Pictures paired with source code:
'''
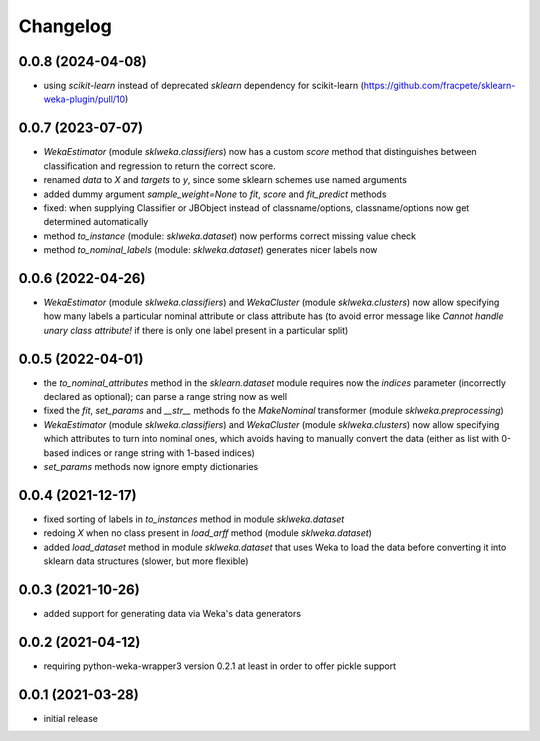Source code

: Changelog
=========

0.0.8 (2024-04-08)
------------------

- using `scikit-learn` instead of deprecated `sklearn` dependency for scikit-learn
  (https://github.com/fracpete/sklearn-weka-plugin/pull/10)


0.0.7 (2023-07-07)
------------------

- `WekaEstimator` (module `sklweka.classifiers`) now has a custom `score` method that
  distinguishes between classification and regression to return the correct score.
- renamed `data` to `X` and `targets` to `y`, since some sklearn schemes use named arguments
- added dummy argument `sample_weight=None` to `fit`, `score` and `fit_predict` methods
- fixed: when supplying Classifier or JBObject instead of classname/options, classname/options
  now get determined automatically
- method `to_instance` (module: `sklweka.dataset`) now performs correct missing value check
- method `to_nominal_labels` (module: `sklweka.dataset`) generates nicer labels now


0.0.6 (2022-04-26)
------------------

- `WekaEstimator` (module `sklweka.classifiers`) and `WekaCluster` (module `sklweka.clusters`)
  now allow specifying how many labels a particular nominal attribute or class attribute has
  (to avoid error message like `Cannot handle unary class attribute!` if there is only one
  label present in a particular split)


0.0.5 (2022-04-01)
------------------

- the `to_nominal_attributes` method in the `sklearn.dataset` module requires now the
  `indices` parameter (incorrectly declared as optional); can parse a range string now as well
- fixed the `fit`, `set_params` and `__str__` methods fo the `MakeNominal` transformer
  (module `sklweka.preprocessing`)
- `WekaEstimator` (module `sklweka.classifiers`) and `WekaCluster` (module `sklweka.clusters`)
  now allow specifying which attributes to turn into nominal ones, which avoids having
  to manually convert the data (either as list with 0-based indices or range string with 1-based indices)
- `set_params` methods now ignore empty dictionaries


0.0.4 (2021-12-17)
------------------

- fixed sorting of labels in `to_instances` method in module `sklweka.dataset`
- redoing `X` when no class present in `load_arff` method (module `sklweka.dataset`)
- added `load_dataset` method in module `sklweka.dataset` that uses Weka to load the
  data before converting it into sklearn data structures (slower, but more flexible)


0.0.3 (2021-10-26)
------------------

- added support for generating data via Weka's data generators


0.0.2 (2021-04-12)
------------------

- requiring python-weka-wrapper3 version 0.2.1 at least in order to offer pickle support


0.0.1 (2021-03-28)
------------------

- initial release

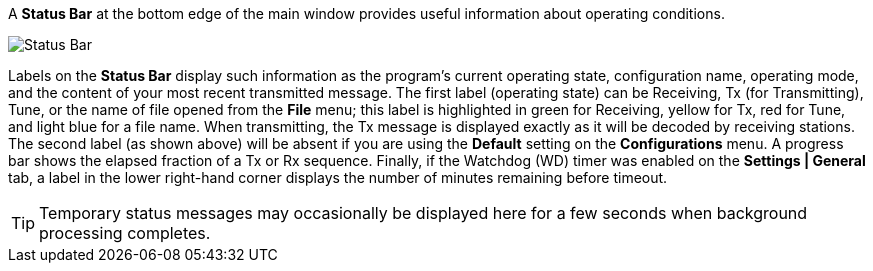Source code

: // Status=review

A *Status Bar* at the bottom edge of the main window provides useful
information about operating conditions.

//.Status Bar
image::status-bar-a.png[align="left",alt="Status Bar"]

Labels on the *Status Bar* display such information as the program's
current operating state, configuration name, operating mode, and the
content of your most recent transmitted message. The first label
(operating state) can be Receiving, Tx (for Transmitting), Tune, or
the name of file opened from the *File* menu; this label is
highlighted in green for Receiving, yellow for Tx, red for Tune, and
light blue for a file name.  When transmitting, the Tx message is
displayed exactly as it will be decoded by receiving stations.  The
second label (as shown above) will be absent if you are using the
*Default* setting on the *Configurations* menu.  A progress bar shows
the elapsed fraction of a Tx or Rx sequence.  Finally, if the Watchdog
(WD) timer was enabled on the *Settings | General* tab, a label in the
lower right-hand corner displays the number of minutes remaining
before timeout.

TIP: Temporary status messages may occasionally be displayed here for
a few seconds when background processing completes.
'''
Requirement: Once you have checked the entries above, say how many lines include the word "fixed", and nothing beyond the number.

Output of the task: 3